### Exercise directions
Exact copy, no pictures: every line from the one that contains "spoon: none [455,503,576,545]" through the end of the data below, and nothing else.

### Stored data
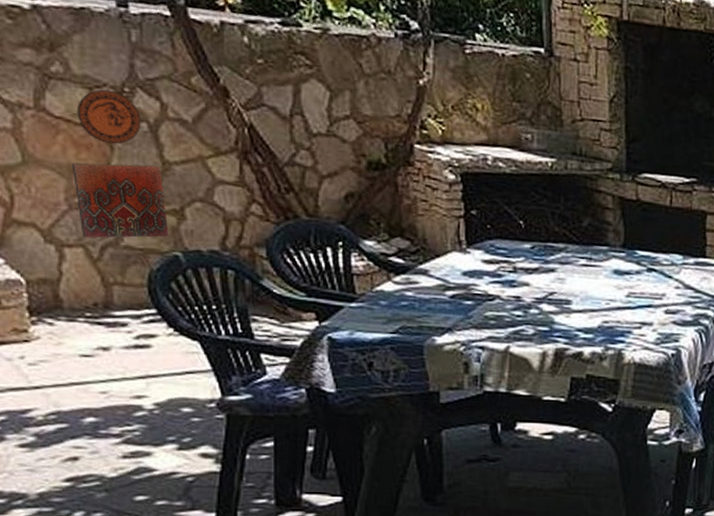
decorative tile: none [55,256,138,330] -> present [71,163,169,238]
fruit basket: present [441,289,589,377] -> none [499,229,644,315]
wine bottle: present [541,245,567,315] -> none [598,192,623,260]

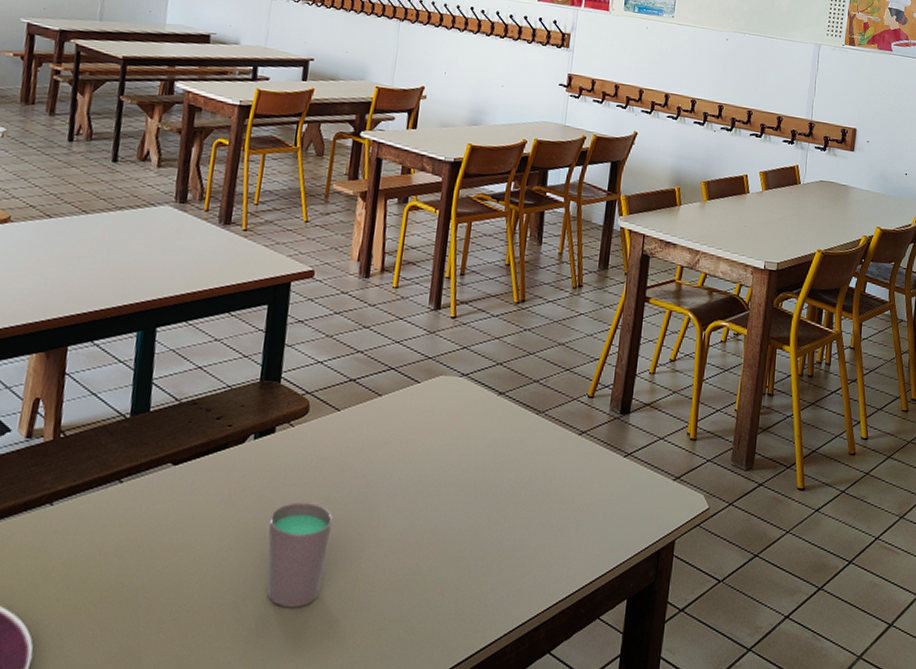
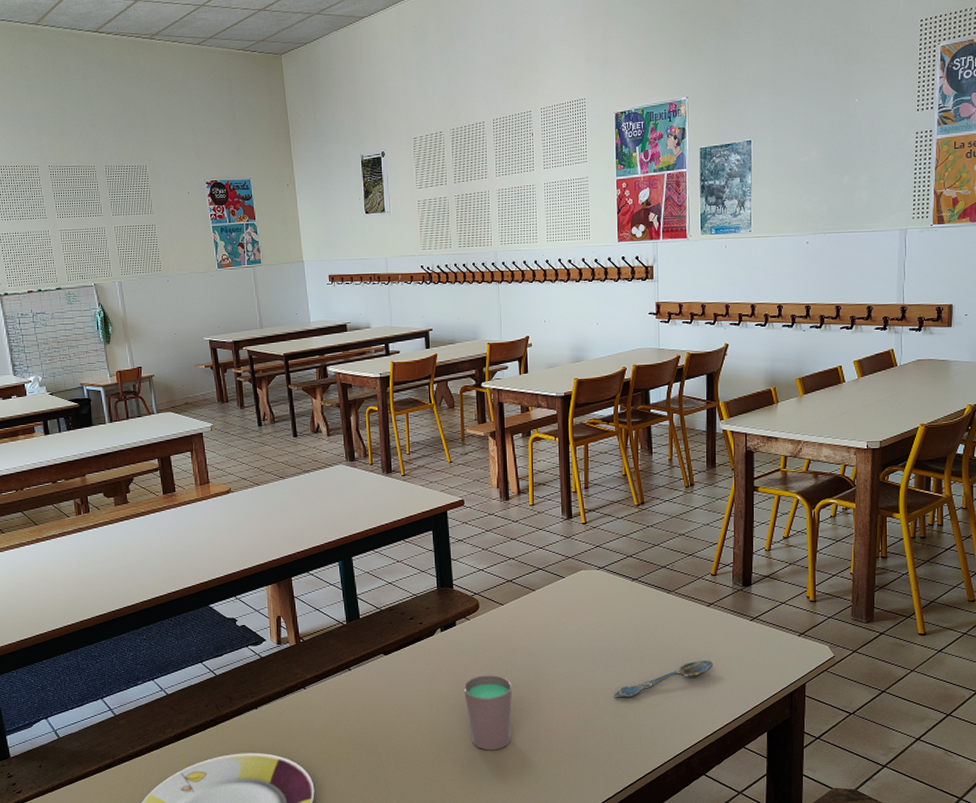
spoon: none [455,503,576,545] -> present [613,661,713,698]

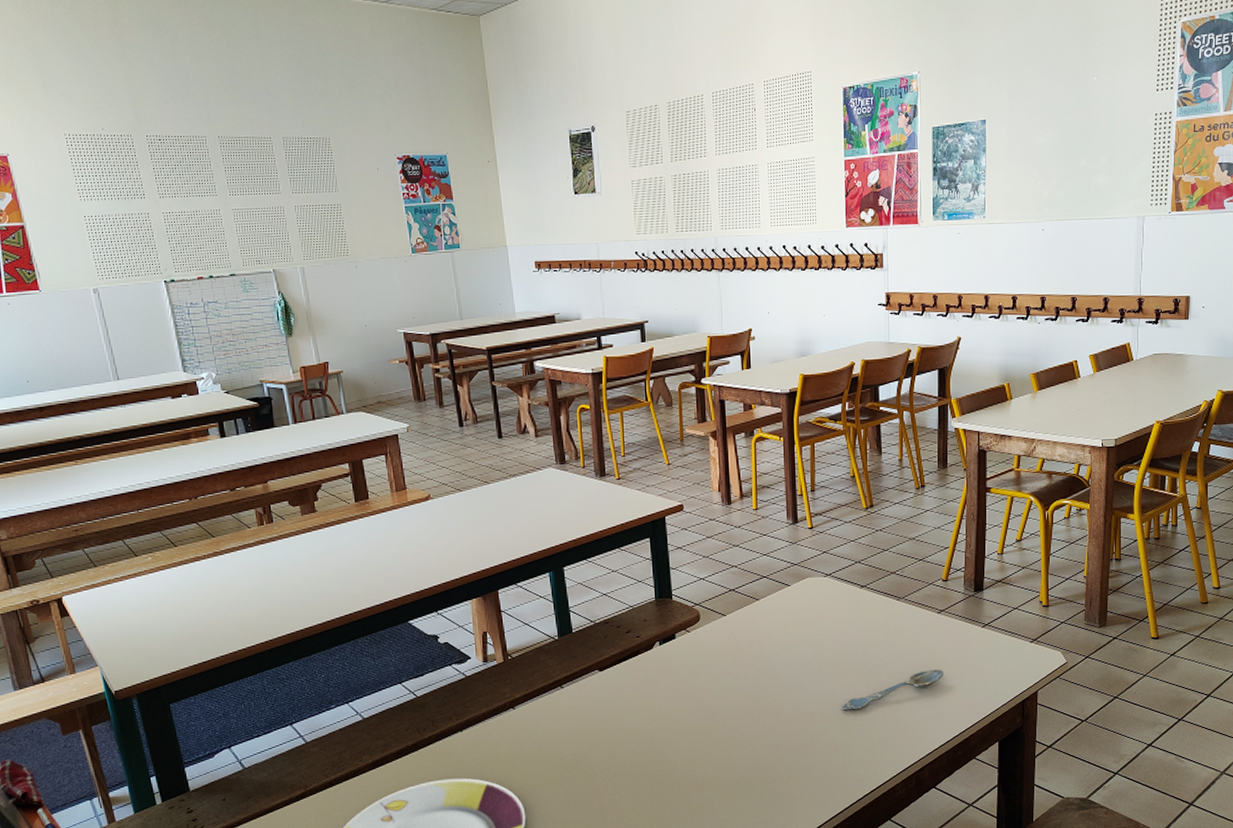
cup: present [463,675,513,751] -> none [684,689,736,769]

### Solved exercise
spoon: none [455,503,576,545] -> present [613,661,713,698]

cup: present [463,675,513,751] -> none [684,689,736,769]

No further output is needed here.